--- GIVEN PROBLEM ---
Copy every line of the material below word for word, leaving out the pictures.

* Start *

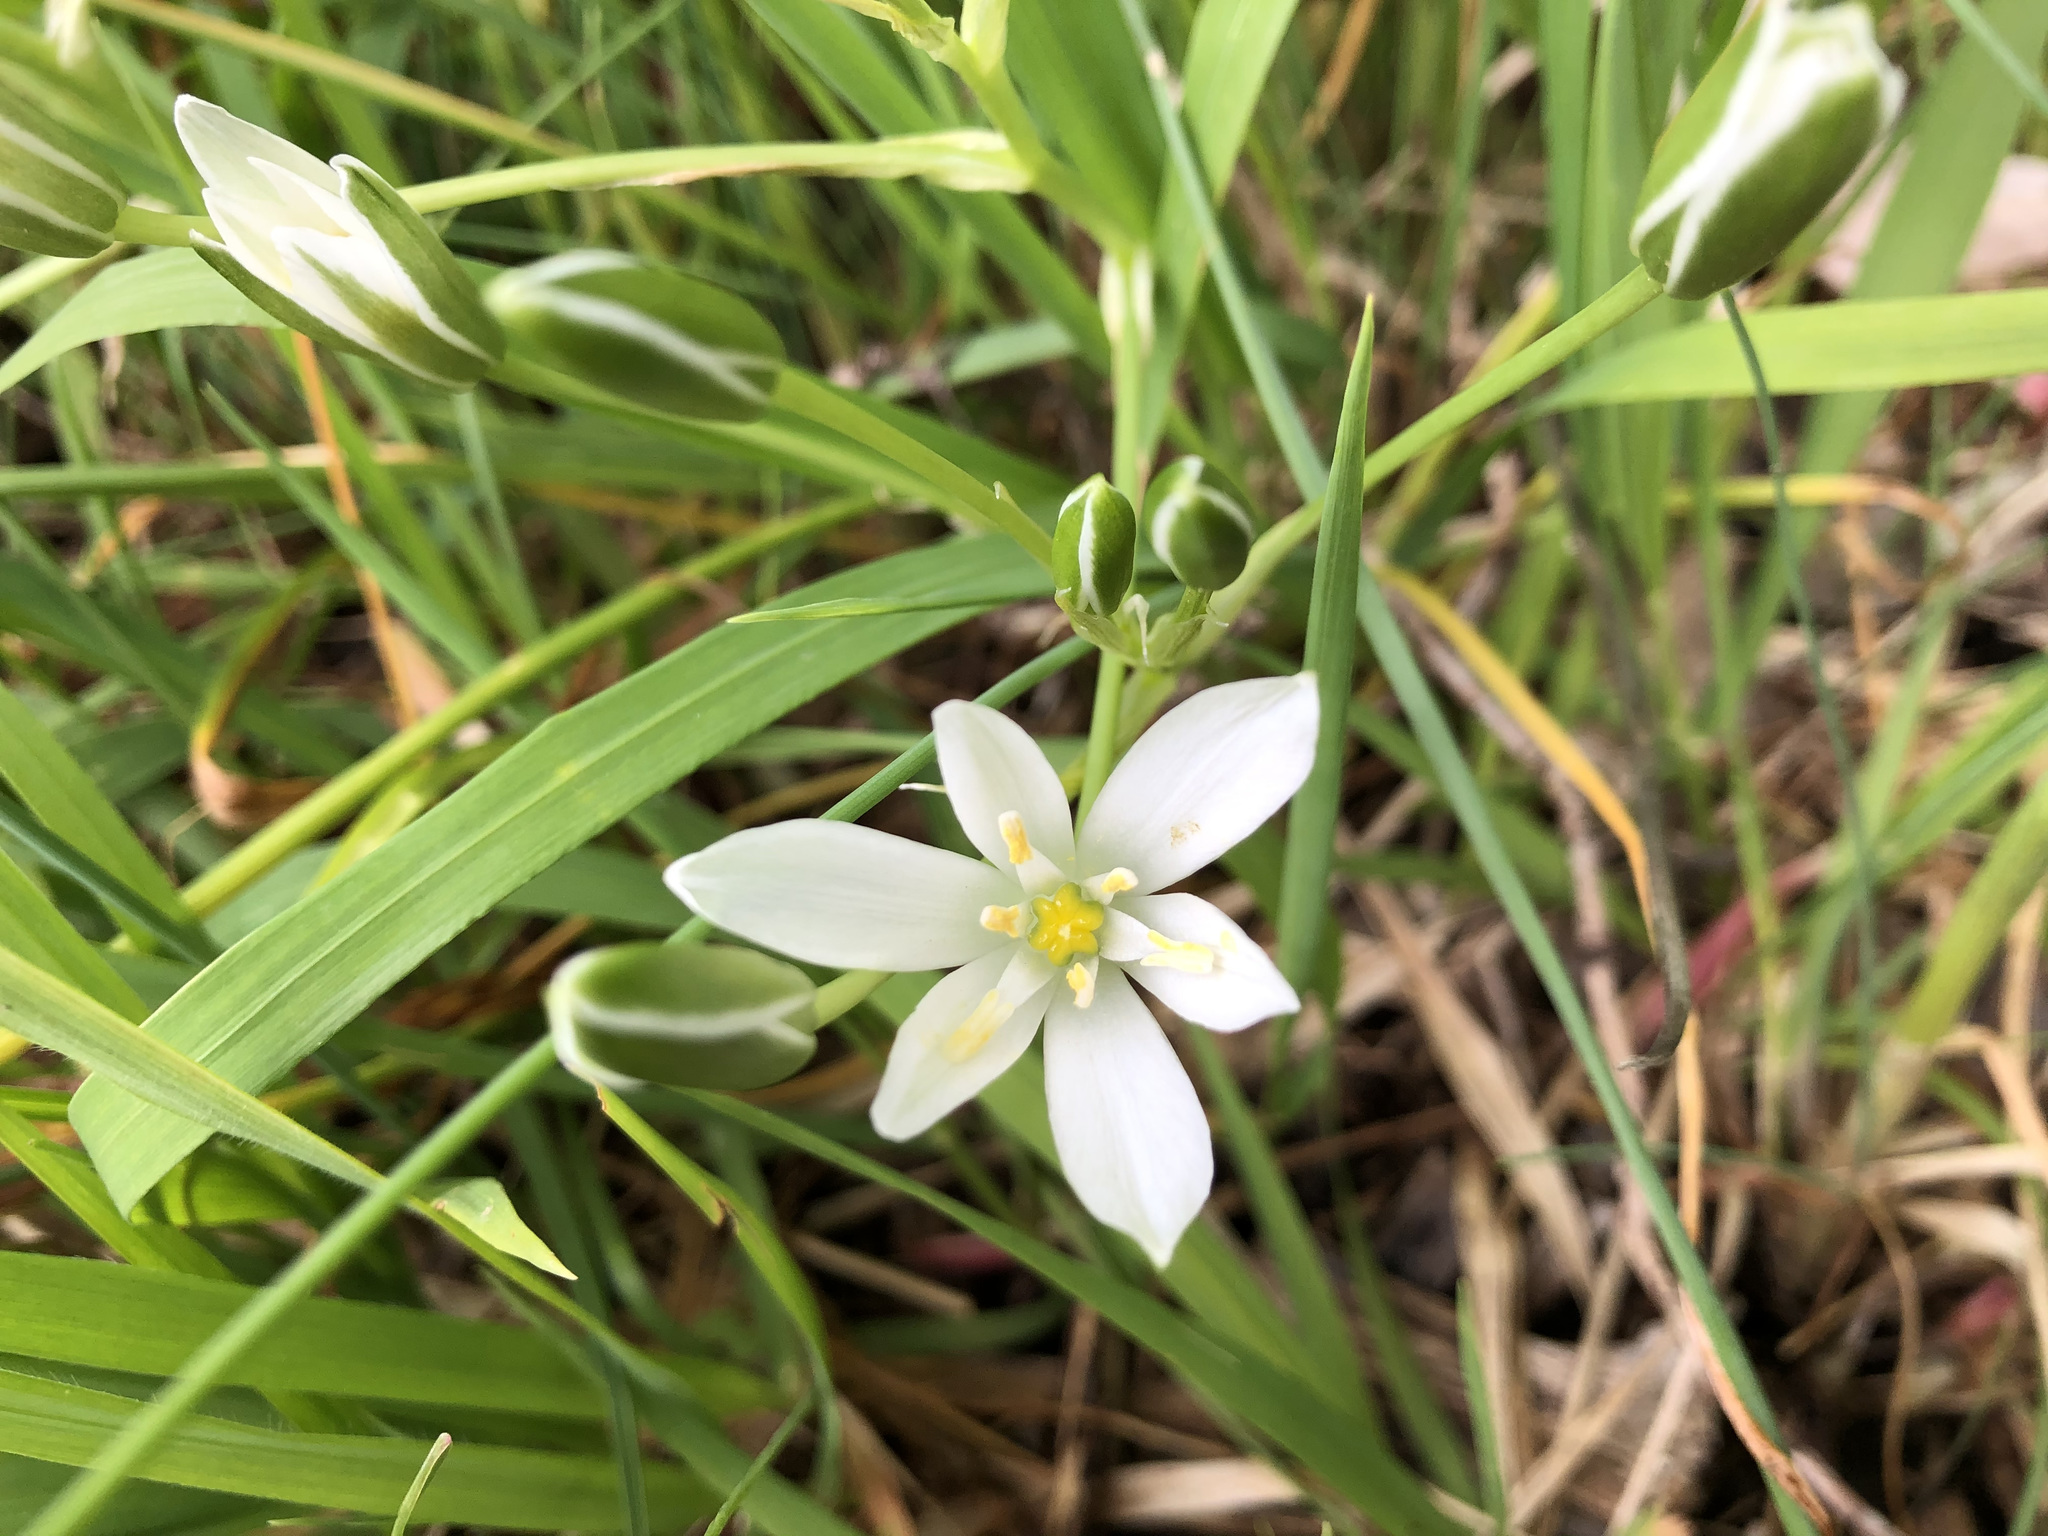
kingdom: Plantae
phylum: Tracheophyta
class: Liliopsida
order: Asparagales
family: Asparagaceae
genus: Ornithogalum
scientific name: Ornithogalum umbellatum
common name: Garden star-of-bethlehem
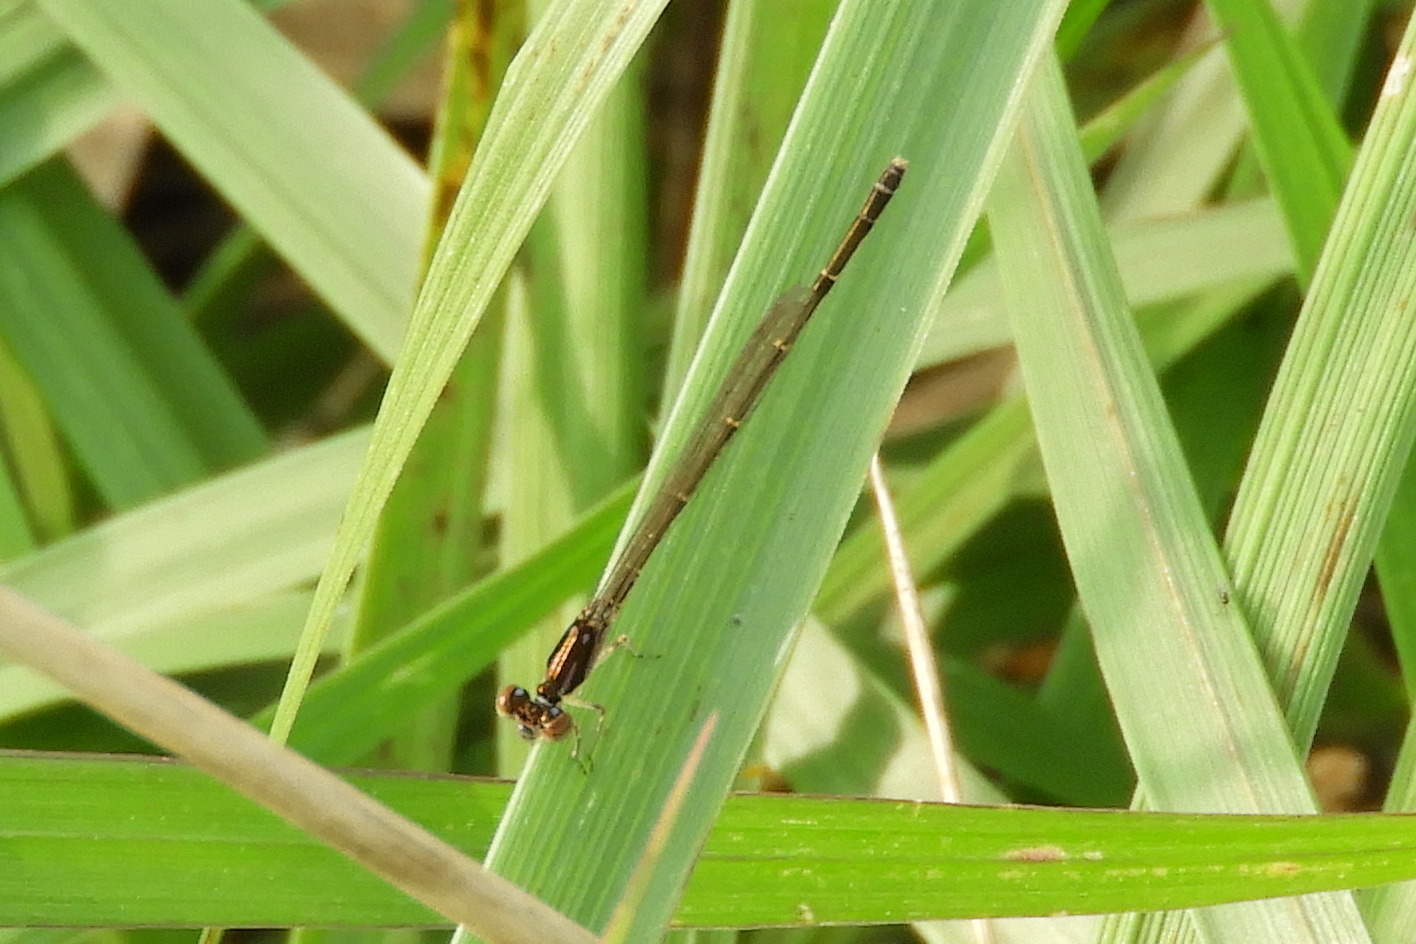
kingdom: Animalia
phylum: Arthropoda
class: Insecta
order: Odonata
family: Coenagrionidae
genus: Ischnura
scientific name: Ischnura posita
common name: Fragile forktail
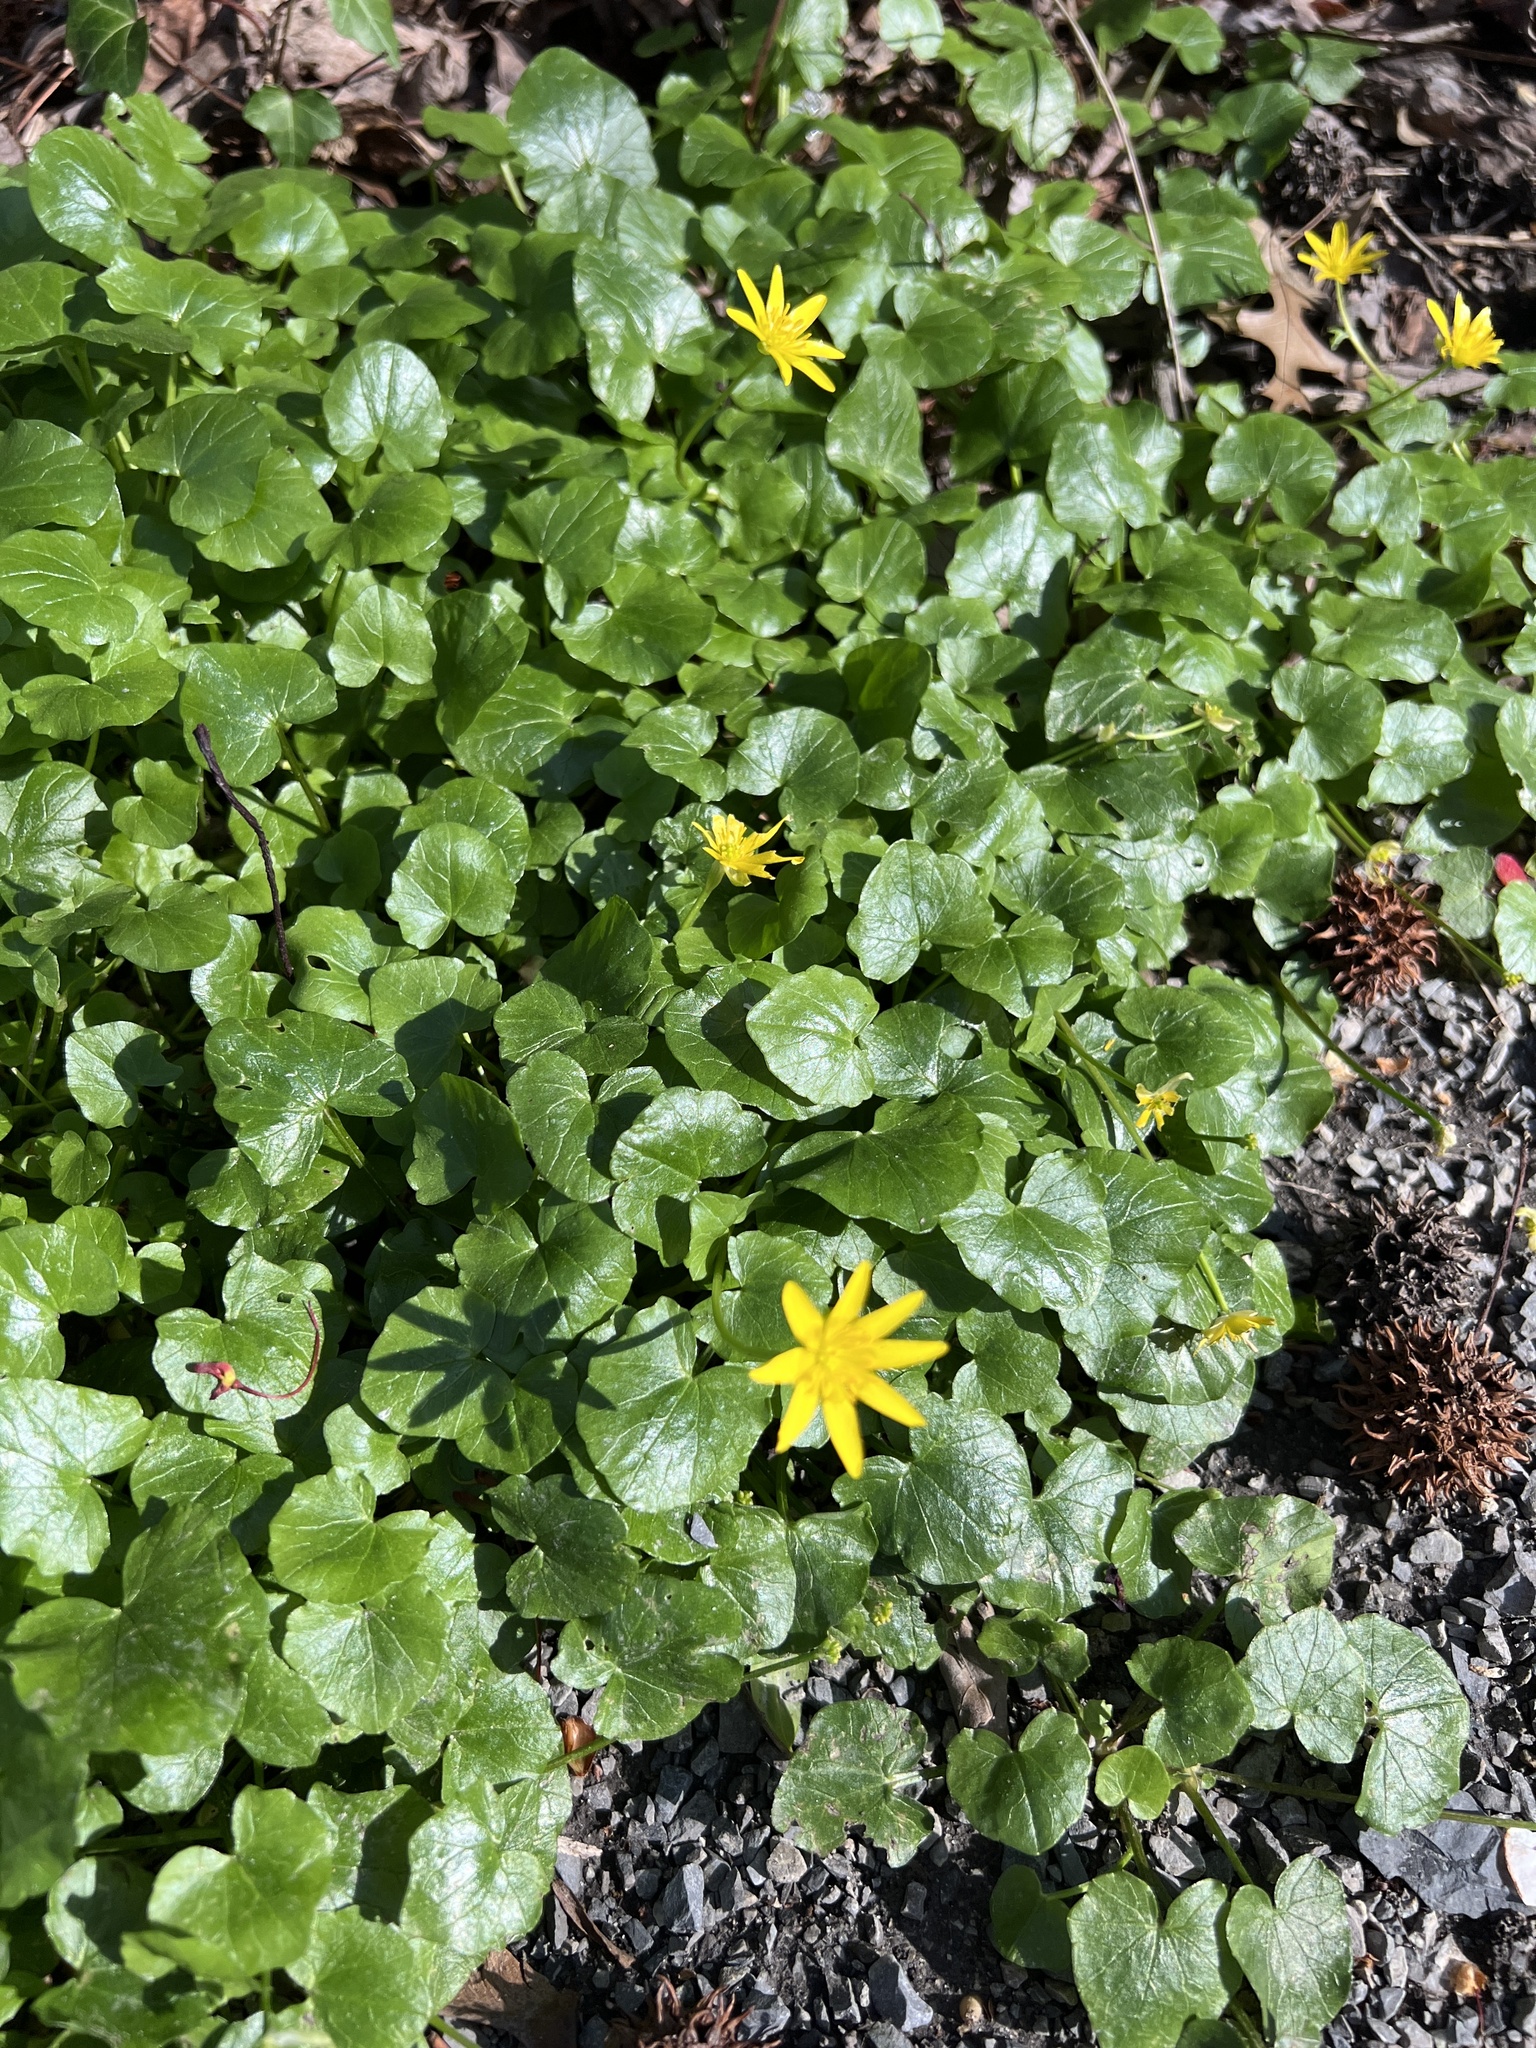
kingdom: Plantae
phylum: Tracheophyta
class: Magnoliopsida
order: Ranunculales
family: Ranunculaceae
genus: Ficaria
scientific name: Ficaria verna
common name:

* End *

--- ANSWER IN FULL ---
kingdom: Plantae
phylum: Tracheophyta
class: Liliopsida
order: Asparagales
family: Asparagaceae
genus: Ornithogalum
scientific name: Ornithogalum umbellatum
common name: Garden star-of-bethlehem
kingdom: Animalia
phylum: Arthropoda
class: Insecta
order: Odonata
family: Coenagrionidae
genus: Ischnura
scientific name: Ischnura posita
common name: Fragile forktail
kingdom: Plantae
phylum: Tracheophyta
class: Magnoliopsida
order: Ranunculales
family: Ranunculaceae
genus: Ficaria
scientific name: Ficaria verna
common name:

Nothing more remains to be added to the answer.